* _Extrait choisi_
####
Les motivations du départ
Thierry est un jeune camerounais d’une vingtaine d’années, son périple a commencé par un Bac obtenu au Tchad, ensuite un BTS au Cameroun, et actuellement, il prépare un Master au Maroc. Il voyage comme cela, parce qu’il veut réussir dans ses études et honorer ses parents en faisant tout pour s’assumer tout seul. Olivier, autre jeune camerounais lui a connu un chemin tout autre. Il avait commencé à «débrouiller au pays» et puis à la faveur d’un concours international, il poursuit des études en Égypte. Il prépare aussi un Master. Le point commun entre Thierry et Olivier est que tous deux ne comptent que sur leur propre poche et dans une certaine mesure sur la famille proche. Ils ont quitté le pays il y a peu de temps et disent vouloir y retourner un jour, même si l’entourage ne le souhaite pas trop. Sauf dans le cas où ils auraient fait fortune.
####
* _Entrées extraites_

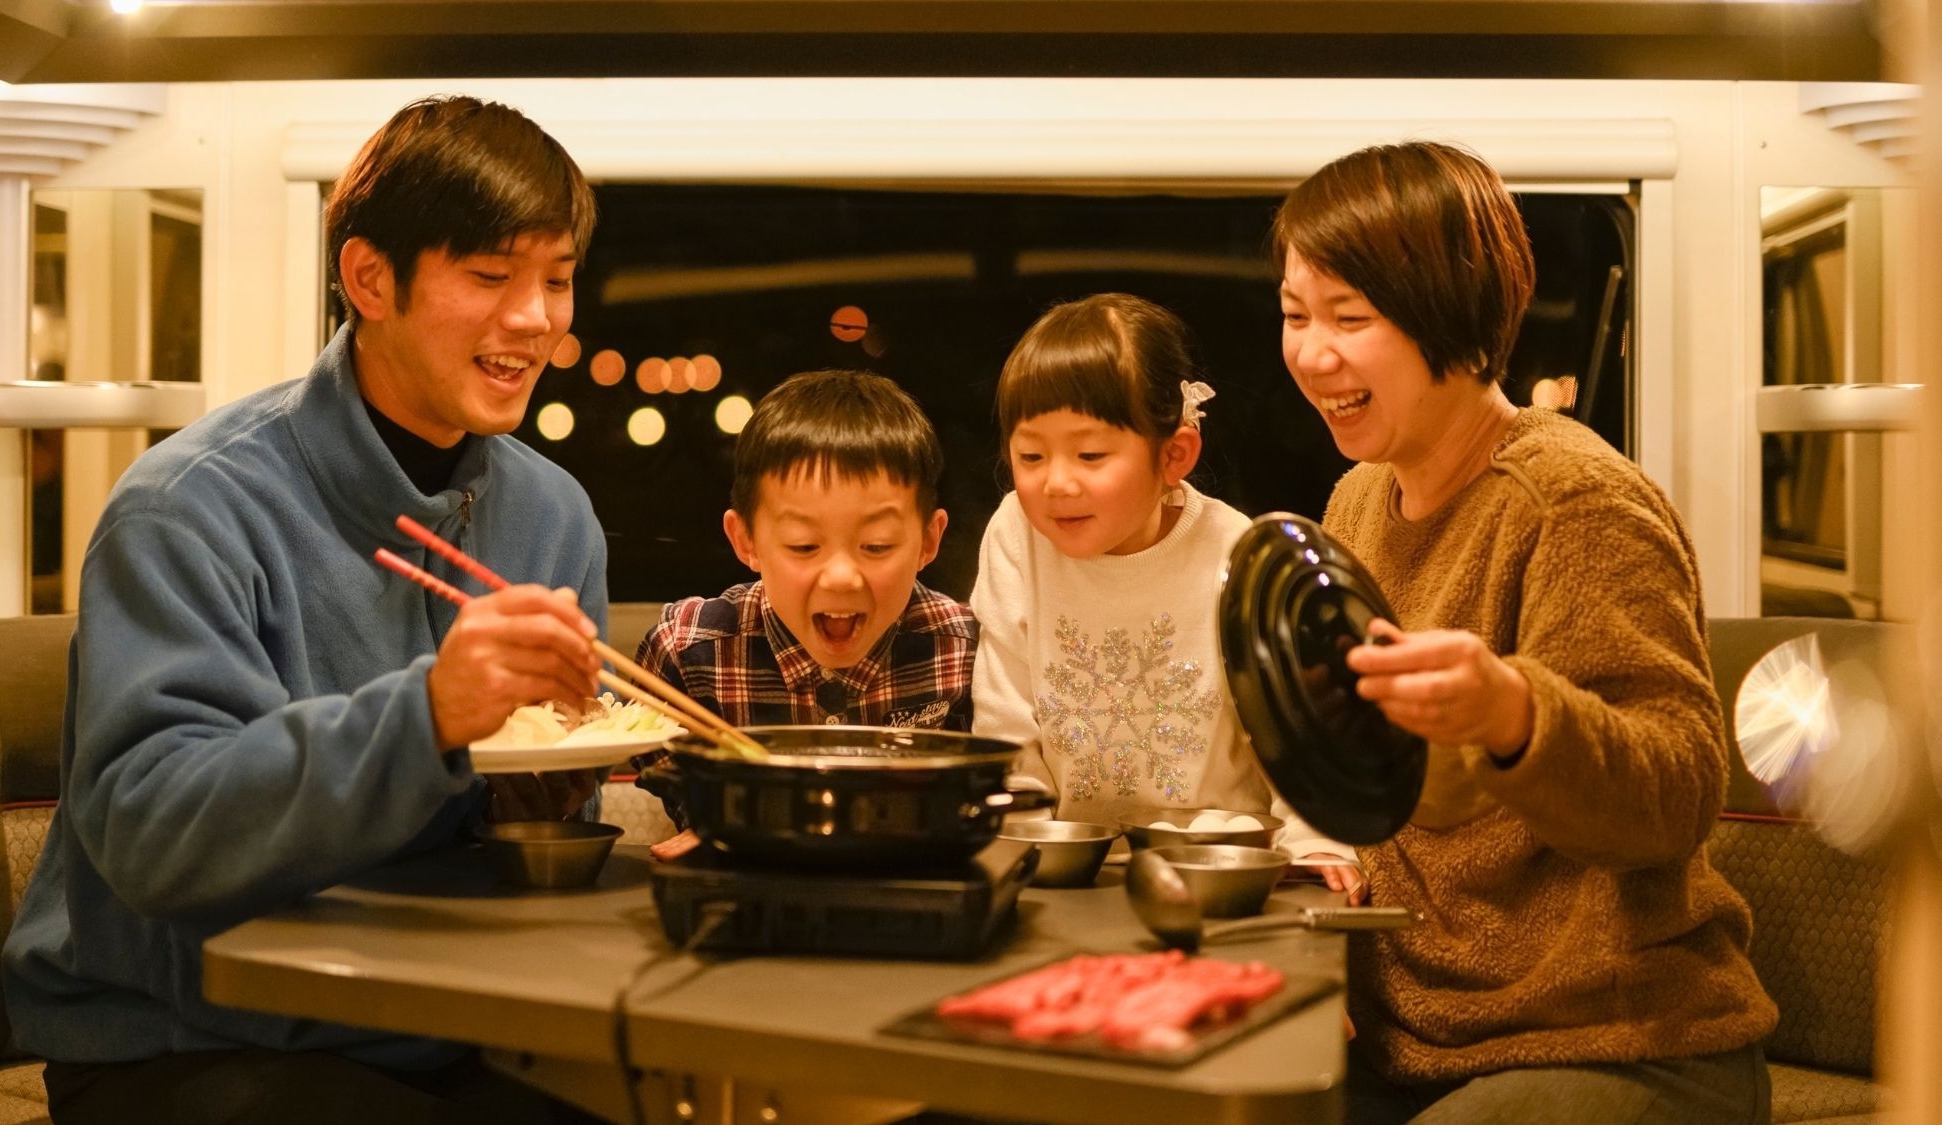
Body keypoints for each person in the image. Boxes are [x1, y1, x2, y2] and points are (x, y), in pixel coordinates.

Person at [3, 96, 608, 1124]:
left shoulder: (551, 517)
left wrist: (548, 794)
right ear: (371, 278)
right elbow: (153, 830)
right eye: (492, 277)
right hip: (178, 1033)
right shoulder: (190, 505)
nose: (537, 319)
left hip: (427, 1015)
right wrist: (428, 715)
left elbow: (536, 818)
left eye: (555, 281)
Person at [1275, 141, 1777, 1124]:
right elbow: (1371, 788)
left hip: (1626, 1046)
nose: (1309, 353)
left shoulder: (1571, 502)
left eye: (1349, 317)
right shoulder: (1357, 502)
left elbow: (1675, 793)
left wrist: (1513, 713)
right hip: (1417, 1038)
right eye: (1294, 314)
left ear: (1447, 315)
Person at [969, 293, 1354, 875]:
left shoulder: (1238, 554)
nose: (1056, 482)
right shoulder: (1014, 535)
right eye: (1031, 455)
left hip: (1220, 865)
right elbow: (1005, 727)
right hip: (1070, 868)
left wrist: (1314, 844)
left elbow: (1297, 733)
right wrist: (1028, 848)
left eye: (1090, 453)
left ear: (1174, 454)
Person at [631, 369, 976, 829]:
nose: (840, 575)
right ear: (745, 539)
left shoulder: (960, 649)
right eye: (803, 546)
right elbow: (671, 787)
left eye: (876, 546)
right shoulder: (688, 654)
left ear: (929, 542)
####
* _Activité_
Pourriez-vous reprendre le texte sur les motivations du départ de Thierry et d'Olivier et le poursuivre à partir de sa dernière phrase ?

* _Réponse finale_
C’est dire si la désespérance des familles vis-à-vis de l’avenir de la jeunesse est grande. Et l’on se rappelle, les remous observés dans des communautés de jeunes camerounais à l’étranger. En effet à l’approche de la fête de la jeunesse, les jeunes étudiants en chine se plaignent de ce qu’une partie de la bourse d’études n’aurait pas été versée depuis plus d’une année et demie. Dans les pays de l’ex-Russie, des étudiants auraient du mal à circuler parce que leur passeport ne serait plus valable et ils n’ont pas assez de moyens pour se déplacer et proroger ou changer de passeport. Eux comptent sur l’Etat pour demeurer et terminer leurs études. Mais de telles situations risquent de faire d’eux à court terme des clandestins. Ainsi, une partie des jeunes entrés en règle sur les territoires d’accueil tombent rapidement dans la clandestinité. Ils ne peuvent pas toujours revenir parce que le projet initial et l’objectif n’a pas été atteint.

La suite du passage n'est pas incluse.